WORK REQUIRED
Below are the records; reproduce all of them exactly but without any images.

RECORDS PROVIDED
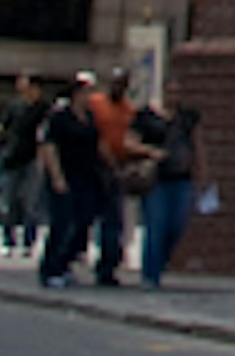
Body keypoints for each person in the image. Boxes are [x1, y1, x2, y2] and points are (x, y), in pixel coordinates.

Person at [37, 73, 110, 286]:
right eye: (87, 91)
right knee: (62, 223)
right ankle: (51, 268)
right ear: (76, 93)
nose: (91, 95)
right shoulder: (60, 117)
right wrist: (57, 177)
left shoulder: (89, 118)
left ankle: (66, 262)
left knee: (83, 222)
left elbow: (98, 145)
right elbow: (49, 147)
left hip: (86, 177)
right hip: (65, 176)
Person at [89, 65, 151, 285]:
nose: (119, 87)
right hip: (93, 166)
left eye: (123, 83)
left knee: (113, 219)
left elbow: (131, 140)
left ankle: (107, 266)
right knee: (84, 217)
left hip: (117, 167)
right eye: (116, 82)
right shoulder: (95, 104)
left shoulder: (128, 111)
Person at [137, 92, 200, 287]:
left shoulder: (187, 118)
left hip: (182, 178)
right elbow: (130, 141)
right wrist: (151, 152)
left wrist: (202, 171)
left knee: (176, 225)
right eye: (170, 92)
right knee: (156, 226)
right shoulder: (147, 117)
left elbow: (197, 144)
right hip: (157, 179)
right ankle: (150, 274)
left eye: (177, 92)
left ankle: (161, 261)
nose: (173, 96)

OUTPUT BELOW
Body keypoints for each person in the image. Boxes are [x1, y1, x2, y2] and points are (x, y), in pixel coordinates.

Person at [37, 73, 110, 286]:
right eye: (87, 91)
right knee: (62, 223)
right ankle: (51, 268)
right ear: (76, 93)
nose: (91, 95)
right shoulder: (60, 117)
right wrist: (57, 177)
left shoulder: (89, 118)
left ankle: (66, 262)
left knee: (83, 222)
left elbow: (98, 145)
right elbow: (49, 147)
left hip: (86, 177)
right hip: (65, 176)
Person at [89, 65, 151, 285]:
nose: (119, 87)
right hip: (93, 166)
left eye: (123, 83)
left knee: (113, 219)
left elbow: (131, 140)
left ankle: (107, 266)
right knee: (84, 217)
left hip: (117, 167)
right eye: (116, 82)
right shoulder: (95, 104)
left shoulder: (128, 111)
Person at [137, 92, 200, 287]:
left shoulder: (187, 118)
left hip: (182, 178)
right elbow: (130, 141)
right wrist: (151, 152)
left wrist: (202, 171)
left knee: (176, 225)
right eye: (170, 92)
right knee: (156, 226)
right shoulder: (147, 117)
left elbow: (197, 144)
right hip: (157, 179)
right ankle: (150, 274)
left eye: (177, 92)
left ankle: (161, 261)
nose: (173, 96)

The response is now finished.